One time Chuck Norris roundhouse kicked so fast that his foot went back in time and kicked Emelia Erhardt in the face.
Q: What's the last thing going through your head when you meet Chuck Norris?  A: His boot
Chuck Norris does not do Push-Ups, he instead pushes the Earth down.
Under Chuck Norris's beard, there is not a chin.  There is only another fist.

I'll be here all week! *walks off stage*


----------



## Peter_SSs (Mar 10, 2011)

MrKowz said:


> I'll be here all week!


Just search the Lounge for Chuck Norris.


----------



## Richard Schollar (Mar 11, 2011)

D Hawley doesn't **** with Chuck Norris


----------



## JamesW (Mar 11, 2011)

Bah, Chuck Norris 'jokes' are stolen from the old Mr. T jokes.

It took 4 women 3 days to give birth to Mr.
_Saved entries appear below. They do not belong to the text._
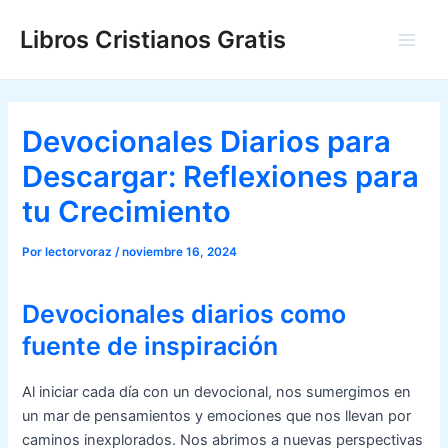
Ir
Libros Cristianos Gratis
al
Main
contenido
Men
Devocionales Diarios para
Descargar: Reflexiones para
tu Crecimiento
Por
lectorvoraz
/
noviembre 16, 2024
Devocionales diarios como
fuente de inspiración
Al iniciar cada día con un devocional, nos sumergimos en
un mar de pensamientos y emociones que nos llevan por
caminos inexplorados. Nos abrimos a nuevas perspectivas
T.


----------



## Gerald Higgins (Mar 11, 2011)

I understand Chuck Norris often uses the =ROUND(HOUSE,0) function.


----------



## SuperFerret (Mar 11, 2011)




----------



## Expiry (Mar 14, 2011)

They named a street after Chuck Norris, but had to change it because no-one crosses Chuck Norris and lives.

When Chuck Norris crosses the road, the traffic looks both ways.


----------